**PASSAGE FOR REVIEW**
[Start of section]
A federal appeals court has ruled that the village of Melrose Park was within its rights to fire a firefighter for failing to abide by its residency requirements, dismissing an attempt by the firefighter to claim his termination violated his due process rights. 

A three-judge panel of the U.S. Court of Appeals for the Seventh Circuit in Chicago affirmed the dismissal of due process and equal protection claims filed by John Cannici, a former Melrose Park firefighter, after he was terminated from his position for violating the village’s residency ordinance. Cannici was discharged from his position after Melrose Park found that he was not living in the village full-time.

According to Melrose Park’s village code, each and every officer and employee of the village, unless exempted by this chapter, must be a resident of the village.

The judges found Melrose Park offered Cannici exactly what Illinois law requires in cases of just cause termination: “written charges, a hearing and the opportunity to present evidence” before being fired.

Cannici lived in Melrose Park until 2008, when he bought a home in Orland Park, where his wife and two children lived. Cannici lived in Melrose Park while on duty and spent time with his family on the weekends, thus violating the village’s residency ordinances, according to the village’s Board of Fire and Police Commissioners’ review.

The court disagreed with Cannici’s claims that the review deprived him of a protected interest or violated his equal protection rights.

“In fact, [Cannici’s] counsel brought to our attention that the state court judge has found the administrative review claim in his favor and deferred further proceedings pending this court’s decision,” Judge William J. Bauer wrote in the decision. “Thus, we have no reason to believe Cannici has been deprived of his due process rights.”

The court cited a Supreme Court ruling in its opinion that states that the court has never found the Equal Protection Clause implicated in the specific circumstance where, as here, government employers are alleged to have made an individualized, subjective personnel decision in a seemingly arbitrary or irrational manner.

Thus, the court agreed Cannici’s equal protection clause argument failed.
[End of section]
**EXTRACTED DATA**
[Start of section]
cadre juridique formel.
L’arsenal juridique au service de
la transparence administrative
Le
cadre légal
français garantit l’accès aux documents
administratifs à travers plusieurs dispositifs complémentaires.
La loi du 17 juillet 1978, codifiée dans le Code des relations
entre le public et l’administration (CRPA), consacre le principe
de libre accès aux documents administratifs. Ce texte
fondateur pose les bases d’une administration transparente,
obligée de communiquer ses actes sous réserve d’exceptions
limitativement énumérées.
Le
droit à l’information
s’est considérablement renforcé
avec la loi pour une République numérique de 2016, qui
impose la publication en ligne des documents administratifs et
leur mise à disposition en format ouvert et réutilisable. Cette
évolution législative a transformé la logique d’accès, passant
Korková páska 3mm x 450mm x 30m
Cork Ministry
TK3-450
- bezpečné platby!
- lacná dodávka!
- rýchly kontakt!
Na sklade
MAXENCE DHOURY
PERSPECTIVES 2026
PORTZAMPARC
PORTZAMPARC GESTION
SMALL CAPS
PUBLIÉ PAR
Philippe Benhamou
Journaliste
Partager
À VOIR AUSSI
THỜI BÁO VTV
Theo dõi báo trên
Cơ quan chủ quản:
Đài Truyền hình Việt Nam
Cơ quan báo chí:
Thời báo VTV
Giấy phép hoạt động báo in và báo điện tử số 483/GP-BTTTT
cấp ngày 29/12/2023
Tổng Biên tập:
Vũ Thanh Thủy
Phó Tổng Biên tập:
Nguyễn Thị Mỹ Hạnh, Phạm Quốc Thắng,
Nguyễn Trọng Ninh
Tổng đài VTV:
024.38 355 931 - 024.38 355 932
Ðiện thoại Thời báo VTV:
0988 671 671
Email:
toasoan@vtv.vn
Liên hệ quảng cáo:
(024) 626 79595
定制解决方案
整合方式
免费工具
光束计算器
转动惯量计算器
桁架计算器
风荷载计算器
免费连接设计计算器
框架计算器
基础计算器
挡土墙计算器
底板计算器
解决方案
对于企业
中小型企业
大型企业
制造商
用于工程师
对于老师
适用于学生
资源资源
[End of section]
**TASK TO CARRY OUT**
Decide whether each statement below agrees with the article on the Melrose Park firefighter ruling, answering yes or no and quoting the words from the article that settle it. 1. Cannici bought a home in Orland Park in 2008. 2. The appeals court panel that ruled on the case had five judges. 3. The court accepted Cannici's equal protection argument.

**WRITTEN RESPONSE**
1. Yes: "Cannici lived in Melrose Park until 2008, when he bought a home in Orland Park"
2. No: "A three-judge panel of the U.S. Court of Appeals for the Seventh Circuit"
3. No: "Thus, the court agreed Cannici’s equal protection clause argument failed."